Bruckner sait jouer avec la mélodie pour l'interrompre ensuite, en créant de la frustration chez l'auditeur, mais même aussi de la tension : le public vit cette tension jusqu'à l'explosion…Explosion, terme qui rarement sans doute ne s’était allié à cette douceur, ce recueillement, ce lyrisme à la fois ardent et moëlleux.

Cet orchestre n’est pas n’importe quel orchestre, au-delà des solistes exceptionnels qui le composent, presque tous les musiciens se connaissent, ont travaillé ensemble ailleurs, ont connu Abbado il y a deux, dix, vingt ans : le maître a appelé, comme disait ce journaliste allemand, et ils sont venus ! L’ambiance particulière, on la constate à la fin des concerts, quand tous s’embrassent, se serrent les uns les autres, on la constate dans les regards complices , les sourires qui s’échangent pendant l’exécution.

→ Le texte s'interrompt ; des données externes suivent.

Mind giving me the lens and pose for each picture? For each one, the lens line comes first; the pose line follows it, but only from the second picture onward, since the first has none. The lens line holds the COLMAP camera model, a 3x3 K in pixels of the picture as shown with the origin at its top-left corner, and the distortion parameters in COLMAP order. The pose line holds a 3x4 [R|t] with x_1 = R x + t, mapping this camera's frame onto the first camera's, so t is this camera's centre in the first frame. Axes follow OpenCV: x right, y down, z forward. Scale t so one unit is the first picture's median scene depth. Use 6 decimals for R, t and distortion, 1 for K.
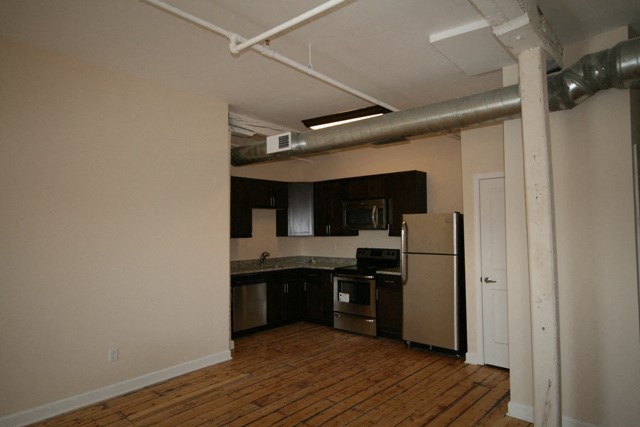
lens RADIAL K [[397.9, 0, 317.6], [0, 397.9, 215.9], [0, 0, 1]] dist [0.007443, 0.000527]
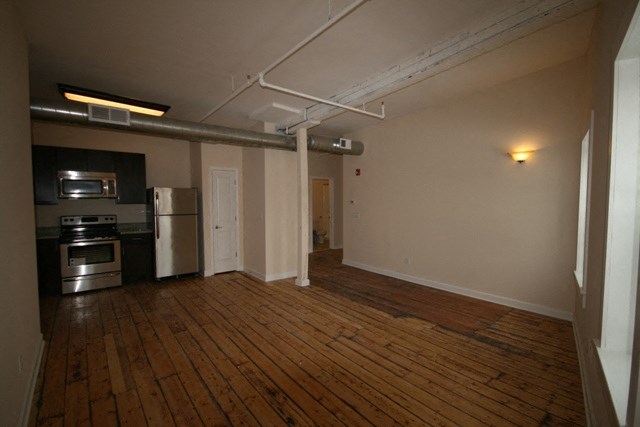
lens RADIAL K [[282.4, 0, 319.6], [0, 282.4, 213.1], [0, 0, 1]] dist [-0.001226, -0.001069]
pose [[0.204711, -0.043056, 0.977875, -0.803536], [-0.039388, 0.997861, 0.052181, 0.013622], [-0.978030, -0.049199, 0.202577, 0.321810]]
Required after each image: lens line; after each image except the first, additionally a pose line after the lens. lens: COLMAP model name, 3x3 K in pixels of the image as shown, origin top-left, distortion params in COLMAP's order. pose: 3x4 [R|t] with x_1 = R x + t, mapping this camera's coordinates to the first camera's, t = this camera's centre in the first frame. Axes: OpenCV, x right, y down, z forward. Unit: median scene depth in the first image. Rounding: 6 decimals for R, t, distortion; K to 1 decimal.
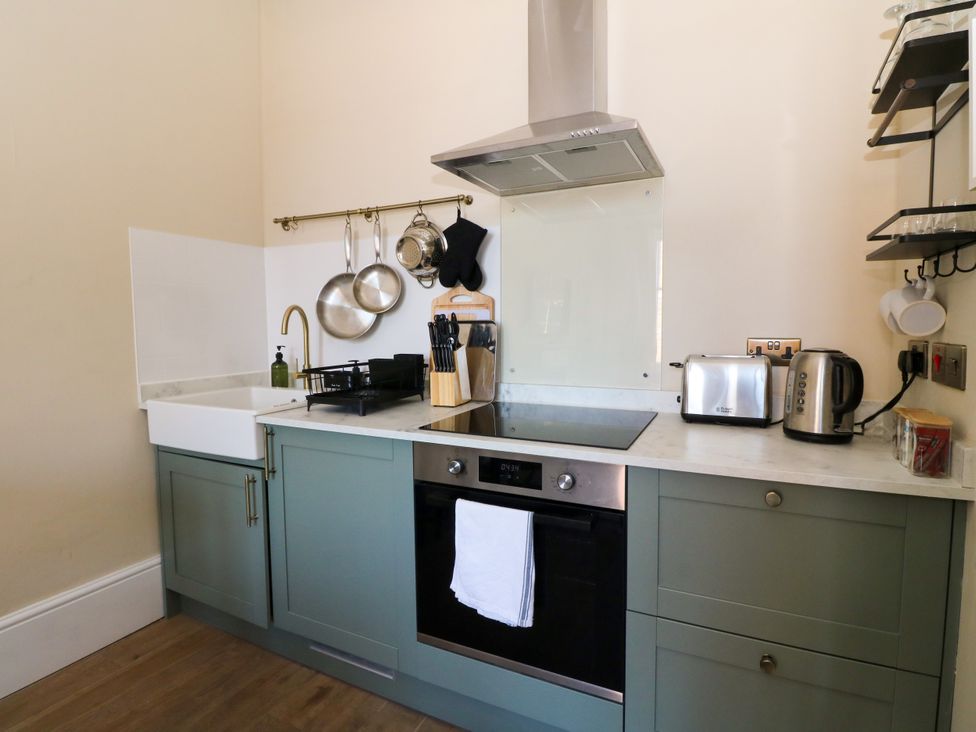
lens RADIAL K [[511.9, 0, 491.5], [0, 511.9, 365.7], [0, 0, 1]] dist [-0.020319, -0.001261]
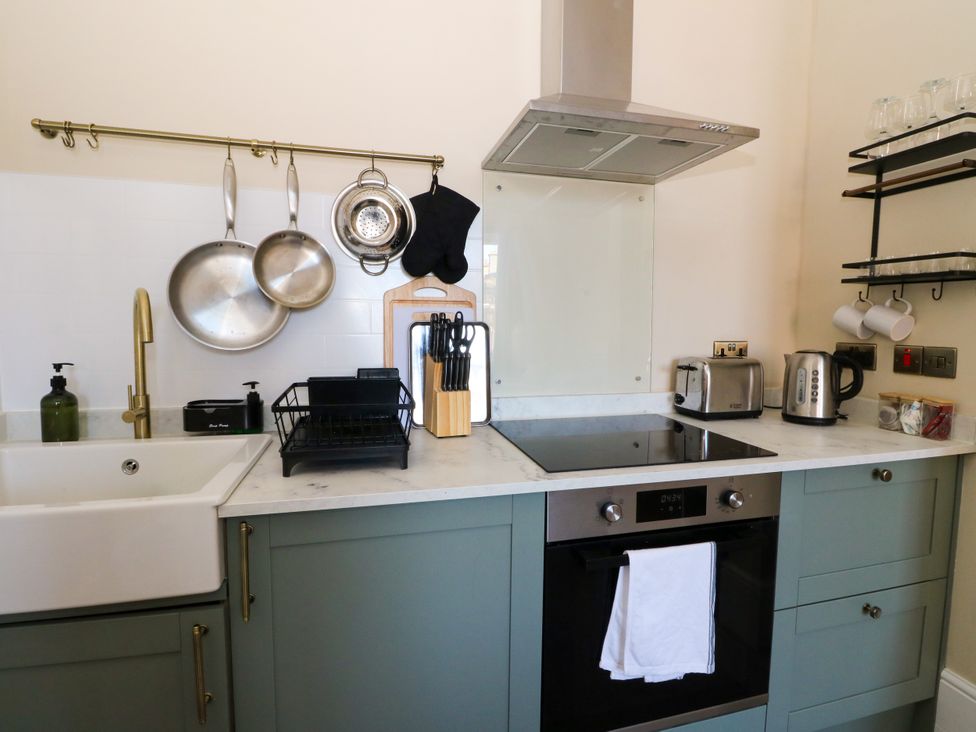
lens RADIAL K [[511.9, 0, 490.5], [0, 511.9, 364.6], [0, 0, 1]] dist [-0.020319, -0.001261]
pose [[0.753536, -0.044219, 0.655918, -0.525413], [0.039807, 0.998974, 0.021614, -0.038594], [-0.656201, 0.009823, 0.754523, 0.390518]]
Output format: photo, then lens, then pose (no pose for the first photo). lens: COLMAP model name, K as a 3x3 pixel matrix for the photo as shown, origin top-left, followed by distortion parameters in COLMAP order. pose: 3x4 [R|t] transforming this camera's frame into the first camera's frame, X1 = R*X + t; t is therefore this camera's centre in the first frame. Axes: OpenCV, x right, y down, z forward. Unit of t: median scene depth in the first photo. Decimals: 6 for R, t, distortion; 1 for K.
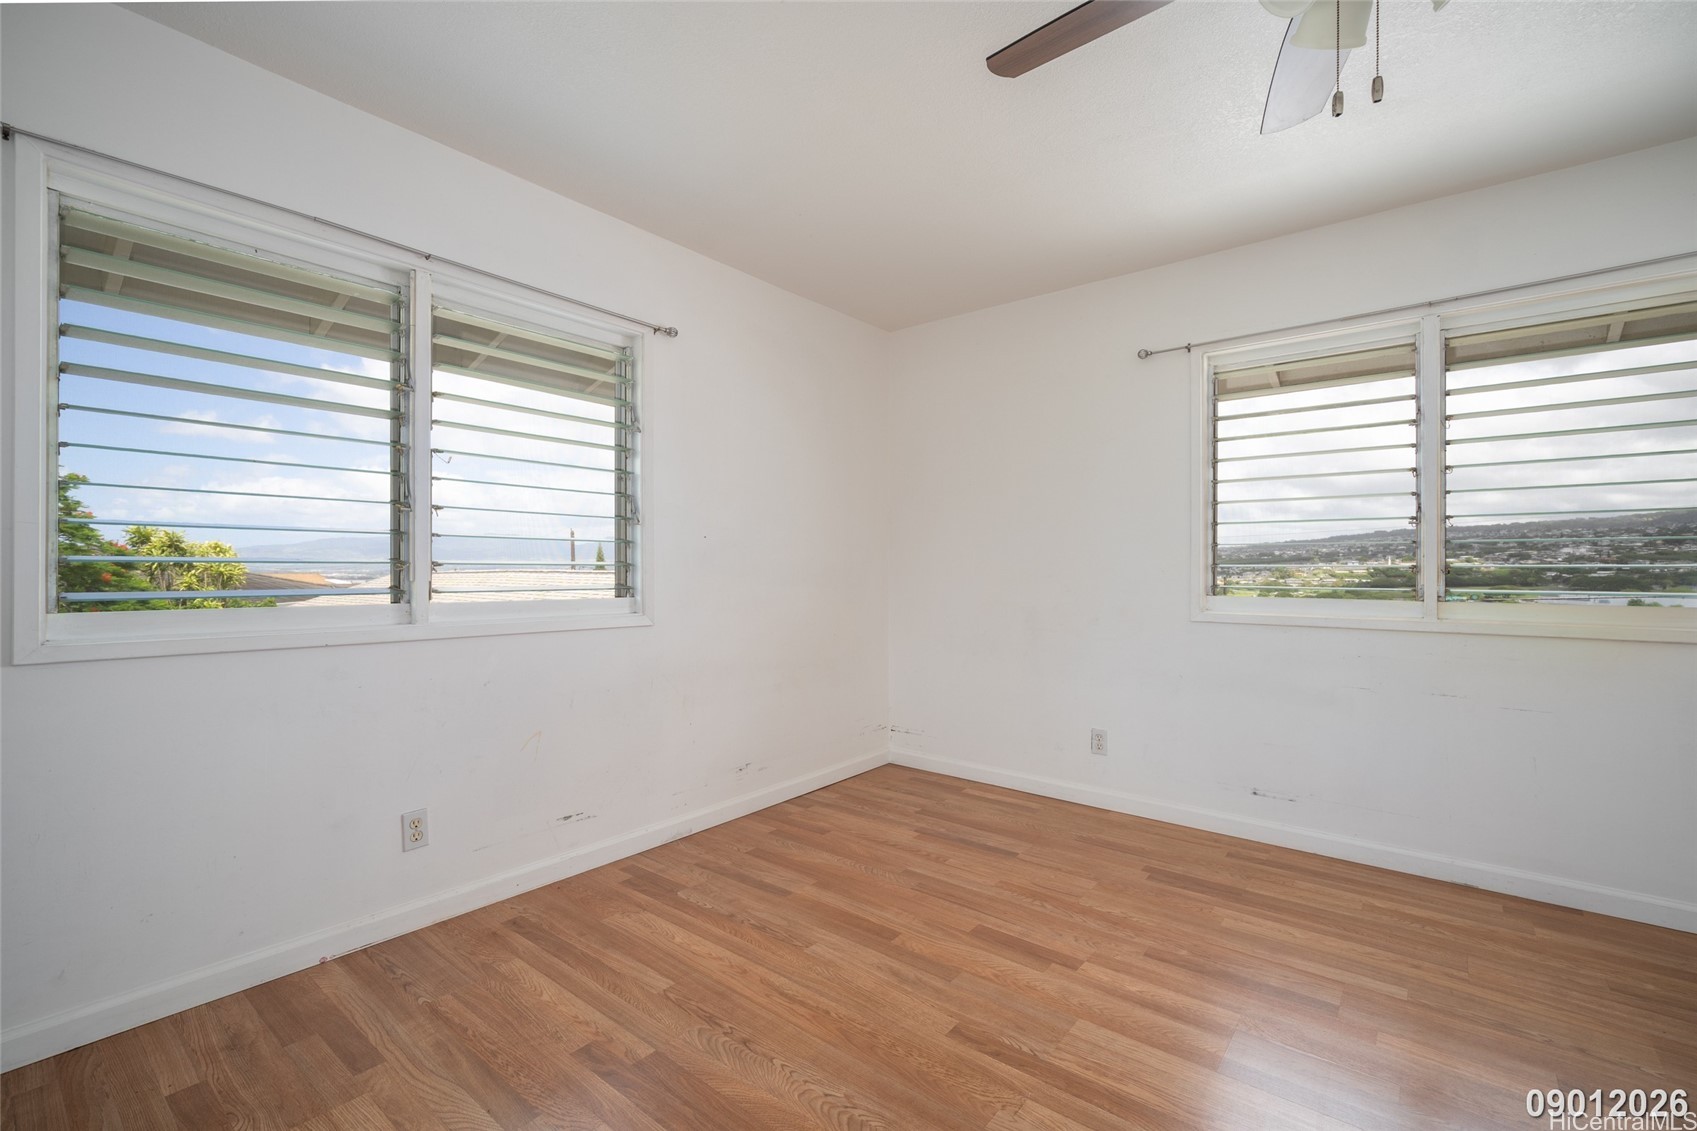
lens RADIAL K [[720.4, 0, 853.9], [0, 720.4, 569.1], [0, 0, 1]] dist [0.003631, -0.000259]
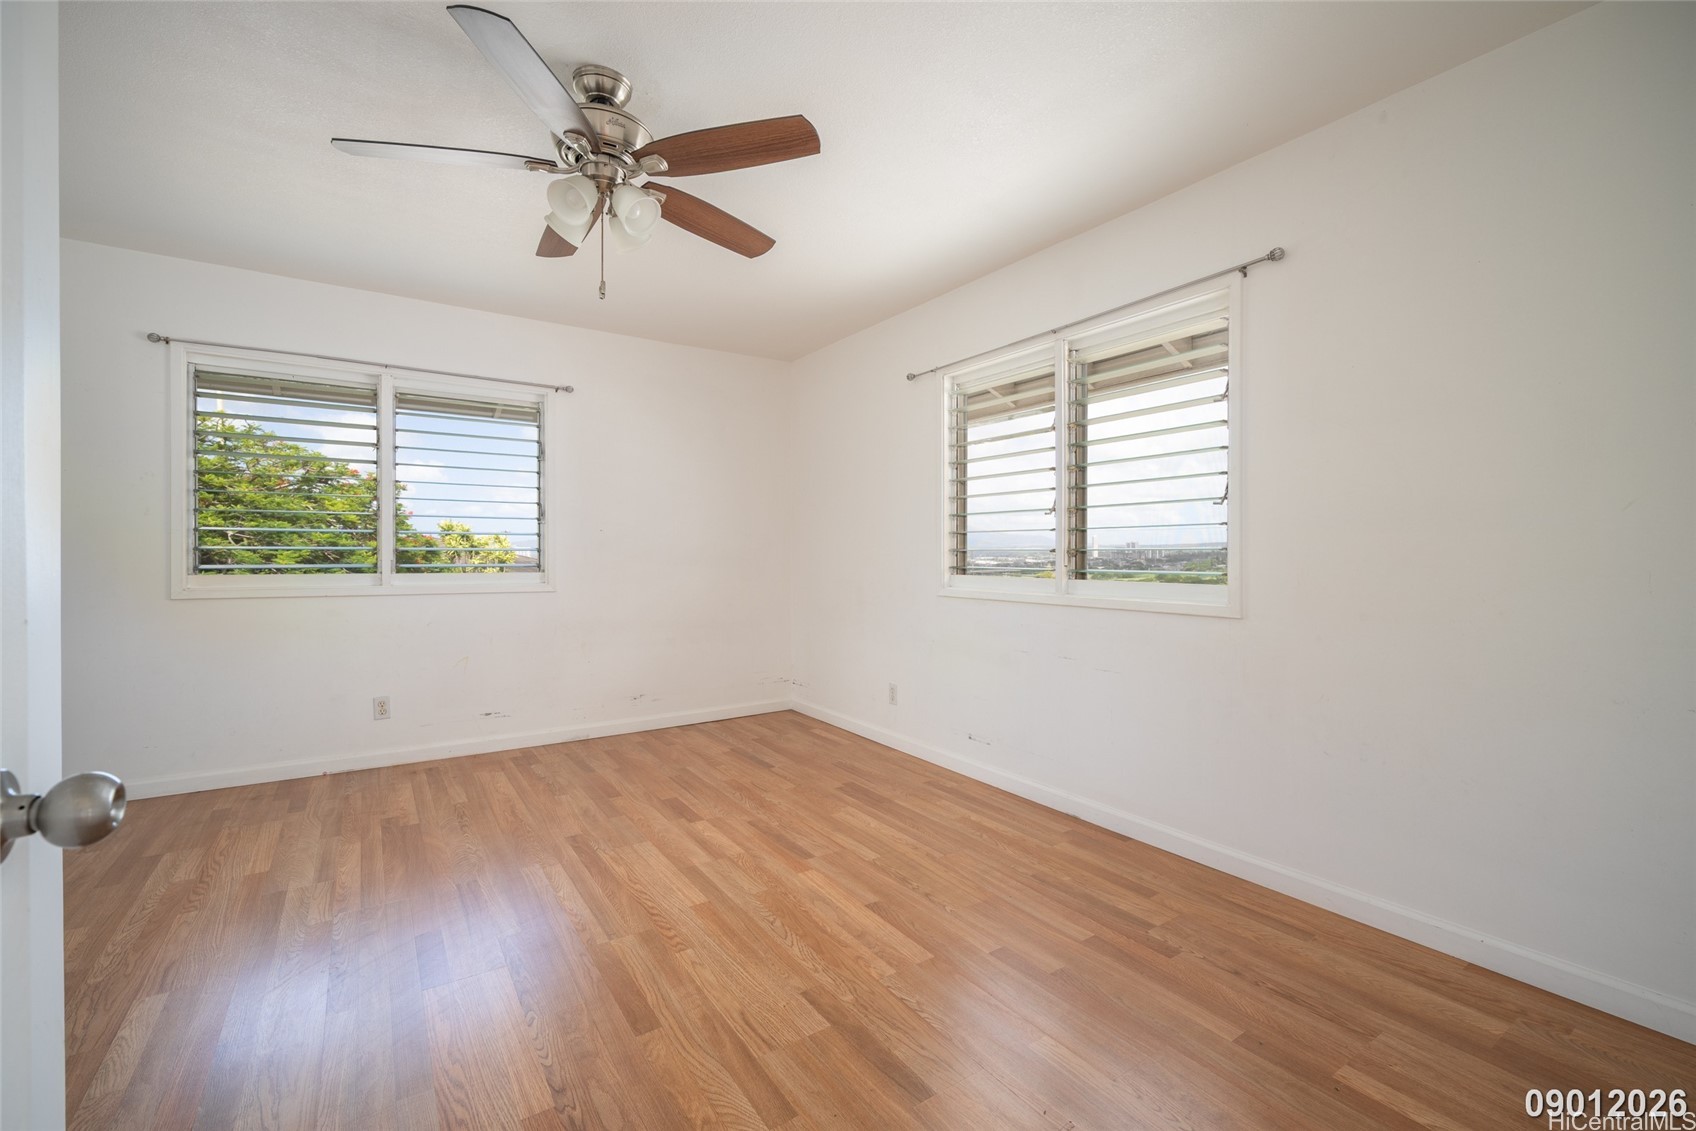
lens RADIAL K [[720.0, 0, 851.3], [0, 720.0, 559.7], [0, 0, 1]] dist [0.003631, -0.000259]
pose [[0.954026, 0.001963, -0.299719, 0.798987], [0.000174, 0.999975, 0.007105, 0.003175], [0.299725, -0.006830, 0.954001, -0.233154]]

Le ciment de ce groupe, c’est Claudio Abbado, qui crée une adhésion non mystique, mais affectueuse, et qui transpire la musique de tout son corps dont émane chaleur, sentiment, élan, de cette authentique vibration qu’il communique si bien aux musiciens : il suffit de lire les expressions de son visage tour à tour farouche, souriant, recueilli, extatique, pour comprendre que ce qui se passe est de l’ordre du vital : rien d’ordinaire, rien de déjà vu , mais au contraire de nouveaux horizons, en pleine cohérence avec la devise du Festival cette année "Neuland" (Terra incognita).